» Your goal
Before returning the data, strip out the pictures and keep everything else exactly the same.

========================

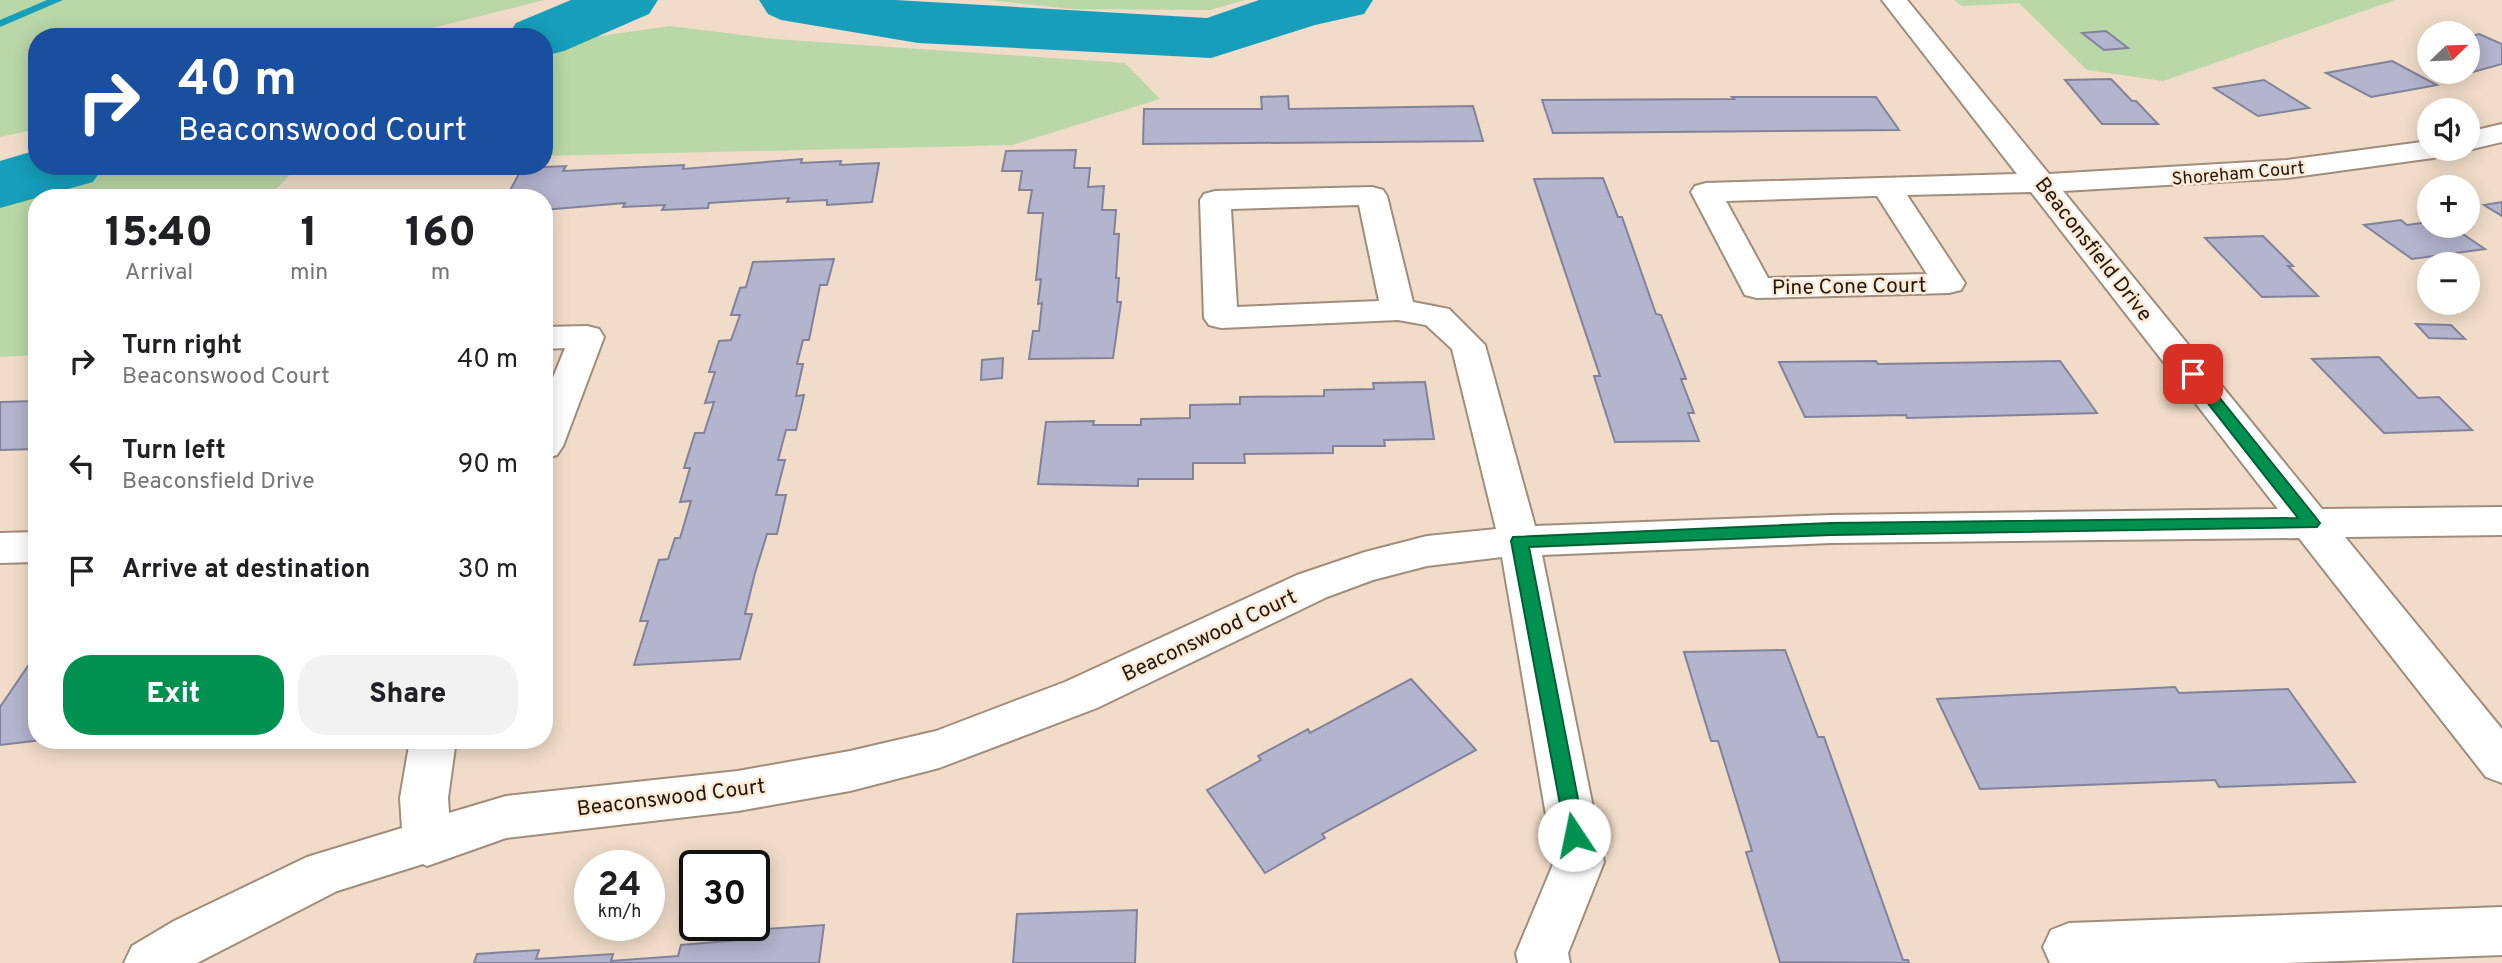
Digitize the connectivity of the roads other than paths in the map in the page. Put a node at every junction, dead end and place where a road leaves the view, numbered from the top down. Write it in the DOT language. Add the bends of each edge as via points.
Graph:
graph roads {
  1 [pos="1895,0"];
  2 [pos="2502,133"];
  3 [pos="2480,138"];
  4 [pos="2417,152"];
  5 [pos="2042,183"];
  6 [pos="1887,188"];
  7 [pos="1398,310"];
  8 [pos="553,338"];
  9 [pos="553,423"];
  10 [pos="2502,521"];
  11 [pos="2311,523"];
  12 [pos="1519,541"];
  13 [pos="28,547"];
  14 [pos="0,548"];
  15 [pos="432,749"];
  16 [pos="2502,763"];
  17 [pos="426,844"];
  18 [pos="2502,931"];
  19 [pos="2378,950"];
  20 [pos="1538,960"];
  21 [pos="150,963"];
  22 [pos="2077,963"];
  1 -- 5 [label="street, Beaconsfield Drive"];
  2 -- 3 [label="street"];
  4 -- 5 [label="street, Shoreham Court" via="2261,173"];
  5 -- 6 [label="street, Pine Cone Court"];
  5 -- 11 [label="street, Beaconsfield Drive"];
  6 -- 6 [label="street, Pine Cone Court" via="1734,191 1706,192 1757,288 1949,283"];
  7 -- 7 [label="street" via="1222,318 1215,200 1372,196"];
  7 -- 12 [label="street" via="1437,316 1468,345"];
  8 -- 9 [label="street" via="587,337"];
  10 -- 11 [label="street, Beaconswood Court"];
  11 -- 12 [label="street, Beaconswood Court" via="1831,529"];
  11 -- 16 [label="street, Beaconsfield Drive"];
  12 -- 17 [label="street, Beaconswood Court" via="1427,551 1355,570 1081,695 939,749 850,771 738,790 506,817"];
  12 -- 20 [label="street" via="1579,862"];
  13 -- 14 [label="street"];
  15 -- 17 [label="street" via="424,798"];
  17 -- 21 [label="street, Beaconswood Court" via="325,873"];
  18 -- 19 [label="street"];
  19 -- 22 [label="street" via="2069,947"];
}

========================

» Expected output
Digitize the connectivity of the roads other than paths in the map in the page. Put a node at every junction, dead end and place where a road leaves the view, numbered from the top down. Write it in the DOT language. Add the bends of each edge as via points.
Graph:
graph roads {
  1 [pos="1895,0"];
  2 [pos="2502,133"];
  3 [pos="2480,138"];
  4 [pos="2417,152"];
  5 [pos="2042,183"];
  6 [pos="1887,188"];
  7 [pos="1398,310"];
  8 [pos="553,338"];
  9 [pos="553,423"];
  10 [pos="2502,521"];
  11 [pos="2311,523"];
  12 [pos="1519,541"];
  13 [pos="28,547"];
  14 [pos="0,548"];
  15 [pos="432,749"];
  16 [pos="2502,763"];
  17 [pos="426,844"];
  18 [pos="2502,931"];
  19 [pos="2378,950"];
  20 [pos="1538,960"];
  21 [pos="150,963"];
  22 [pos="2077,963"];
  1 -- 5 [label="street, Beaconsfield Drive"];
  2 -- 3 [label="street"];
  4 -- 5 [label="street, Shoreham Court" via="2261,173"];
  5 -- 6 [label="street, Pine Cone Court"];
  5 -- 11 [label="street, Beaconsfield Drive"];
  6 -- 6 [label="street, Pine Cone Court" via="1734,191 1706,192 1757,288 1949,283"];
  7 -- 7 [label="street" via="1222,318 1215,200 1372,196"];
  7 -- 12 [label="street" via="1437,316 1468,345"];
  8 -- 9 [label="street" via="587,337"];
  10 -- 11 [label="street, Beaconswood Court"];
  11 -- 12 [label="street, Beaconswood Court" via="1831,529"];
  11 -- 16 [label="street, Beaconsfield Drive"];
  12 -- 17 [label="street, Beaconswood Court" via="1427,551 1355,570 1081,695 939,749 850,771 738,790 506,817"];
  12 -- 20 [label="street" via="1579,862"];
  13 -- 14 [label="street"];
  15 -- 17 [label="street" via="424,798"];
  17 -- 21 [label="street, Beaconswood Court" via="325,873"];
  18 -- 19 [label="street"];
  19 -- 22 [label="street" via="2069,947"];
}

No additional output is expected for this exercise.